= Input for this task =
== Segment start ==

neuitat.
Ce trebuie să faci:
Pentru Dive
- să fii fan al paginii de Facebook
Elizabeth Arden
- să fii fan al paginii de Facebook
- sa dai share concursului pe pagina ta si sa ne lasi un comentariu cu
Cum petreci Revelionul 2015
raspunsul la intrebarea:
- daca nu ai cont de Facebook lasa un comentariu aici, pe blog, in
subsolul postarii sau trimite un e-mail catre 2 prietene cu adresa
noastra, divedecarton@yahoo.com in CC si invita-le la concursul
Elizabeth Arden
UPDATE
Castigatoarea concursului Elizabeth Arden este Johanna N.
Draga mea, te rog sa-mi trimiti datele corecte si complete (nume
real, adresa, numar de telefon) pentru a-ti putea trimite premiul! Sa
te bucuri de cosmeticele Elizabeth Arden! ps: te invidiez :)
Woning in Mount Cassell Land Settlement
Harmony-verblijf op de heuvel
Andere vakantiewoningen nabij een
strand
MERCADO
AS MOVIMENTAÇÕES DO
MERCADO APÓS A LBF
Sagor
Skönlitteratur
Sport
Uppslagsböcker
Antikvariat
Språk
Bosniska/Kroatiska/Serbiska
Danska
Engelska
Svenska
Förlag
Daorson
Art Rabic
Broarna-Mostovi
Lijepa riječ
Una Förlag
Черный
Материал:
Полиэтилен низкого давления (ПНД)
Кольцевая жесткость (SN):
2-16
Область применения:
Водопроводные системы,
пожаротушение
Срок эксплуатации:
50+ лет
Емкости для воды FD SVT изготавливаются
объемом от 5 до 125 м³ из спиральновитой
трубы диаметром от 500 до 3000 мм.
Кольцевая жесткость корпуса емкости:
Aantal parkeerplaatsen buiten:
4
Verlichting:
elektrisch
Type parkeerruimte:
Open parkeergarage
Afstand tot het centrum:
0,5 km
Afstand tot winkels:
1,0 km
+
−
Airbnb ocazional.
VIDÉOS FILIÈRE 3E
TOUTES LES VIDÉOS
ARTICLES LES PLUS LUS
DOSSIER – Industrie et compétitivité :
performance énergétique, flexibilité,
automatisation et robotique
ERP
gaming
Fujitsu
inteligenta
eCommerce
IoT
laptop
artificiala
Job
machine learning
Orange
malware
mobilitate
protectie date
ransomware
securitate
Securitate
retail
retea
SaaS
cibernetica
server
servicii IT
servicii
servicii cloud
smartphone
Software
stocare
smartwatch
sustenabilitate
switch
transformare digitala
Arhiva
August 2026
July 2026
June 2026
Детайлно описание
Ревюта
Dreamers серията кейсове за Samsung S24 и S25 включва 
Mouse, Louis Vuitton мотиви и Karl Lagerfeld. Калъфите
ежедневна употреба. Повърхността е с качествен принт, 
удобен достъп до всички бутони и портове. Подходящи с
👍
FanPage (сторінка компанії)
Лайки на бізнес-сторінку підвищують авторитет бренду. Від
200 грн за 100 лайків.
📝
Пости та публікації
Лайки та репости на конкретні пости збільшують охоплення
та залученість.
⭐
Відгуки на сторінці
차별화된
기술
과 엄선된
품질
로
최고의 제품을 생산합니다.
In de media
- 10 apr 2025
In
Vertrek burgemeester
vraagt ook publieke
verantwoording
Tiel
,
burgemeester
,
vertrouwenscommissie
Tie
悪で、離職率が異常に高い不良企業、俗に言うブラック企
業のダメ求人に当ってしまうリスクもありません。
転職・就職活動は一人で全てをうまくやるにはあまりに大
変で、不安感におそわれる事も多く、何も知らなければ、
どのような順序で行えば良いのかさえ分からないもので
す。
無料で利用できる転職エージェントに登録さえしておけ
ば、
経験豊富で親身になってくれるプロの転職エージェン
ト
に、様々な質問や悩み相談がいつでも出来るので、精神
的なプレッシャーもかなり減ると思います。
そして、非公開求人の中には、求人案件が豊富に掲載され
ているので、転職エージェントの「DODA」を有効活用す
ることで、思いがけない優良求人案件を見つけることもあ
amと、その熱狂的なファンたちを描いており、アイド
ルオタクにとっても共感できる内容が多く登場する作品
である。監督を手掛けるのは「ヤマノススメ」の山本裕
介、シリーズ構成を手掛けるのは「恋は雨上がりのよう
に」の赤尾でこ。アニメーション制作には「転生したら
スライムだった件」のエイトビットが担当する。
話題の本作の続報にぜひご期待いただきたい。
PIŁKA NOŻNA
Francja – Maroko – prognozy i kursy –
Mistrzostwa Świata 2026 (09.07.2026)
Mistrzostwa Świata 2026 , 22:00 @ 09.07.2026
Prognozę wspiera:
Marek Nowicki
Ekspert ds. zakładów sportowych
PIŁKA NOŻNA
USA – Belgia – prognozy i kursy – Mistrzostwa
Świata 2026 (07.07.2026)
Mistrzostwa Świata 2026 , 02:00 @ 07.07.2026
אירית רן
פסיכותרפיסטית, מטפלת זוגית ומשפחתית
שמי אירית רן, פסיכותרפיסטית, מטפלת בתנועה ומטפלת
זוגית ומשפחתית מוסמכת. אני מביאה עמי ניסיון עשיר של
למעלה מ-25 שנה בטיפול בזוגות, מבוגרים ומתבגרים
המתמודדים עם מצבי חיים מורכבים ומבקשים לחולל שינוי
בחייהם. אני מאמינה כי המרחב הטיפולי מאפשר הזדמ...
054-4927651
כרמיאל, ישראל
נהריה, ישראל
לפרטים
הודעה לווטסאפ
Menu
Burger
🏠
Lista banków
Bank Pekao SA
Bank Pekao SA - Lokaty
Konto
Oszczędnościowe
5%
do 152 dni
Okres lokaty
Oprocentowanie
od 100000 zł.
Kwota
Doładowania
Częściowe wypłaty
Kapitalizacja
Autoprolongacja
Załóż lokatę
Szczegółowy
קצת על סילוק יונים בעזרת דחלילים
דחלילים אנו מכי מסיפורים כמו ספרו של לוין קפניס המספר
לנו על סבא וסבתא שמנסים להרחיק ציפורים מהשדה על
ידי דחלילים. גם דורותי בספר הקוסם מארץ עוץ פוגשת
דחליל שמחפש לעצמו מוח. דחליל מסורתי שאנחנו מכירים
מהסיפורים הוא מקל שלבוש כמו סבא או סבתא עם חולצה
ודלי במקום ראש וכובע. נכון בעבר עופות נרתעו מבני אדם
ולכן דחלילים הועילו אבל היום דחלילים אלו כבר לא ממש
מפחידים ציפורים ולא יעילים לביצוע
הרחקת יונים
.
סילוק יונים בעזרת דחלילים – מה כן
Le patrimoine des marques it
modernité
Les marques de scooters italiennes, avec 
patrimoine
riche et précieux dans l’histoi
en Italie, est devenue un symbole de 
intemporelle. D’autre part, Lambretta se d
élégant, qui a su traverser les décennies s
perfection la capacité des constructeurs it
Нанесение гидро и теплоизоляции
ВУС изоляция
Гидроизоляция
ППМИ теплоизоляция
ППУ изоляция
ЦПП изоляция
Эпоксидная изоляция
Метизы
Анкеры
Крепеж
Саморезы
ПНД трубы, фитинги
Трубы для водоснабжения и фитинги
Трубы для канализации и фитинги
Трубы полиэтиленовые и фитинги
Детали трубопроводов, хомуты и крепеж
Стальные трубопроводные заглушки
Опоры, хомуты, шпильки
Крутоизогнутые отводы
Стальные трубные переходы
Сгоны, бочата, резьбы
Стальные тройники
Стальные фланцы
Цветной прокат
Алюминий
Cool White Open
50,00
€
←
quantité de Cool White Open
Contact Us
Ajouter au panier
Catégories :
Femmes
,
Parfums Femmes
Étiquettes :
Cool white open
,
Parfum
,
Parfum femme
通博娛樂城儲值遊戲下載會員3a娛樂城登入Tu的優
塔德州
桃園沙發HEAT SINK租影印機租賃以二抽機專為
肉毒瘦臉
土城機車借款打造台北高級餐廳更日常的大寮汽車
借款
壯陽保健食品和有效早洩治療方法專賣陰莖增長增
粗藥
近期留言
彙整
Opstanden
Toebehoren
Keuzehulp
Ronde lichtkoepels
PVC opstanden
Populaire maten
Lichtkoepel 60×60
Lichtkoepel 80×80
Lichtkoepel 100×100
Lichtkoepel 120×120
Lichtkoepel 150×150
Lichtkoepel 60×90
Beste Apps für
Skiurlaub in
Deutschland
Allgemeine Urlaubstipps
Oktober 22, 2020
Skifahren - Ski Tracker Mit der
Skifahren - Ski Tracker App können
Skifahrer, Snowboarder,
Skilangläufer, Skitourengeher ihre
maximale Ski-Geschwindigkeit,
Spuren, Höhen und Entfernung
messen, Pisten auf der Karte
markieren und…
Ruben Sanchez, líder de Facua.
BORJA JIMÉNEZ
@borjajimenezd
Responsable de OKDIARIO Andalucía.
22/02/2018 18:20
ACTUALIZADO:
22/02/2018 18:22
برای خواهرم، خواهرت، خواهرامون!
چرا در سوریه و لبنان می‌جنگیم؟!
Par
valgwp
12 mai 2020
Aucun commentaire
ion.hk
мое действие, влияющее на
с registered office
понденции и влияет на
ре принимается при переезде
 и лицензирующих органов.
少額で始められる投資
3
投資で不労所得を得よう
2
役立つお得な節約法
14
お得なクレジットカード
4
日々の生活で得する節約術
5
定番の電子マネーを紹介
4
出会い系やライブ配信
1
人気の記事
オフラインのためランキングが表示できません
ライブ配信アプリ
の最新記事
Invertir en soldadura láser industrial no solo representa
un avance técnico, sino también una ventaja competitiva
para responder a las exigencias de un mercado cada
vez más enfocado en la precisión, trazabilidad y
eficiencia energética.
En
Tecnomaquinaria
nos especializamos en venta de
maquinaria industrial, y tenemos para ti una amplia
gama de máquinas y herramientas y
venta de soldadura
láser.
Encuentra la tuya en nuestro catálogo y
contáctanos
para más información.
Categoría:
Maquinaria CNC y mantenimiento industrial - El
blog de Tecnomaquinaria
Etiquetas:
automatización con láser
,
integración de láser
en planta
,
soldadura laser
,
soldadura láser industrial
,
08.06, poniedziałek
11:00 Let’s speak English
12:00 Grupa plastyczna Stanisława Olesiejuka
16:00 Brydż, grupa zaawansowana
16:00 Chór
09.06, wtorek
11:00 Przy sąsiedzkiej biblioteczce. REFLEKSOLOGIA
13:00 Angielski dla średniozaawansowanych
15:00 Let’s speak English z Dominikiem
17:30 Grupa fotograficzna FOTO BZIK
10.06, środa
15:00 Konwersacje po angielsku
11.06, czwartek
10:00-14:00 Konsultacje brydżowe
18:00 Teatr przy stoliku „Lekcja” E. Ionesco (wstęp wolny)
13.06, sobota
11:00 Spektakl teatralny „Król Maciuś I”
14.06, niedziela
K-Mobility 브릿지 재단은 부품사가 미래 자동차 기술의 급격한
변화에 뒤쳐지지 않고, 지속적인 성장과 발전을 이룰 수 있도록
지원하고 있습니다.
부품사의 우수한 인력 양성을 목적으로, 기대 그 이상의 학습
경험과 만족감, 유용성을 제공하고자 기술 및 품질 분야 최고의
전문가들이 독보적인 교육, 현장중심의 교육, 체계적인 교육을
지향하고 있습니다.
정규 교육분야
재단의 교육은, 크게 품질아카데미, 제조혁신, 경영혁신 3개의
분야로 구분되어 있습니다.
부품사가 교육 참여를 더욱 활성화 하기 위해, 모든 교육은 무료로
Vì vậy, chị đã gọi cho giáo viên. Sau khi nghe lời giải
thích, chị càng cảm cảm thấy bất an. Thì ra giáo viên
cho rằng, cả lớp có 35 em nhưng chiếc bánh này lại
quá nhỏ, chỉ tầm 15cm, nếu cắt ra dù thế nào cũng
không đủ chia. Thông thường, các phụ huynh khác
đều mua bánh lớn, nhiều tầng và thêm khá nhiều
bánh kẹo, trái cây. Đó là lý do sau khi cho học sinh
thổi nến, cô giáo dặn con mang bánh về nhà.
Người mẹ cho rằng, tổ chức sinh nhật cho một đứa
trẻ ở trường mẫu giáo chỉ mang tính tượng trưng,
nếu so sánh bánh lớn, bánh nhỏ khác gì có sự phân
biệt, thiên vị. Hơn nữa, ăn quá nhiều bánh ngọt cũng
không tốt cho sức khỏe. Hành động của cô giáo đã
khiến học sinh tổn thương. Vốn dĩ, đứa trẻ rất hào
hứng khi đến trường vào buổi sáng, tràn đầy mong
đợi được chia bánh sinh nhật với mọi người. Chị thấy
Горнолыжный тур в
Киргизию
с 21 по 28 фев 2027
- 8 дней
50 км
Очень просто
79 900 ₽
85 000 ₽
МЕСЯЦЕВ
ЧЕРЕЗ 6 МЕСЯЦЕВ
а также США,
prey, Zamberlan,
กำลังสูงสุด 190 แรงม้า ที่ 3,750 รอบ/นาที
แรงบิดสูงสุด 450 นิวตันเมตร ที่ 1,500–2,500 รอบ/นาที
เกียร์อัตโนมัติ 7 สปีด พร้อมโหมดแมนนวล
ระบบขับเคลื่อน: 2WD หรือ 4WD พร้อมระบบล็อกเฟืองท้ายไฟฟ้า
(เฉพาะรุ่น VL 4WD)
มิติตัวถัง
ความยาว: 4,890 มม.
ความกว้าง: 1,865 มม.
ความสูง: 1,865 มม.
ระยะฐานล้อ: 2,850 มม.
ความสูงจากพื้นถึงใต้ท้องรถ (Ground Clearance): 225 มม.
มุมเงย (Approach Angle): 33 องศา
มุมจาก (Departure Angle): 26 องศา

== Segment end ==

= Your assignment =
What do the lines above say from the one containing "vez más enfocado" down to the one containing "08.06, poniedziałek"? Return them exactly, both end lines included, and only them.

= Answer space =
vez más enfocado en la precisión, trazabilidad y
eficiencia energética.
En
Tecnomaquinaria
nos especializamos en venta de
maquinaria industrial, y tenemos para ti una amplia
gama de máquinas y herramientas y
venta de soldadura
láser.
Encuentra la tuya en nuestro catálogo y
contáctanos
para más información.
Categoría:
Maquinaria CNC y mantenimiento industrial - El
blog de Tecnomaquinaria
Etiquetas:
automatización con láser
,
integración de láser
en planta
,
soldadura laser
,
soldadura láser industrial
,
08.06, poniedziałek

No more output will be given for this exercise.